* Assignment *
Word for word, reproduce all of the entries shown below.

* Records provided *
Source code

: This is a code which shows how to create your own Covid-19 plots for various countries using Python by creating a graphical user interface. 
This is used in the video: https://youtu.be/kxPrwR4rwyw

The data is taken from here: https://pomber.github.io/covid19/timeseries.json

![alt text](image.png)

* Output below *
Source code

: This is a code which shows how to create your own Covid-19 plots for various countries using Python by creating a graphical user interface. 
This is used in the video: https://youtu.be/kxPrwR4rwyw

The data is taken from here: https://pomber.github.io/covid19/timeseries.json

![alt text](image.png)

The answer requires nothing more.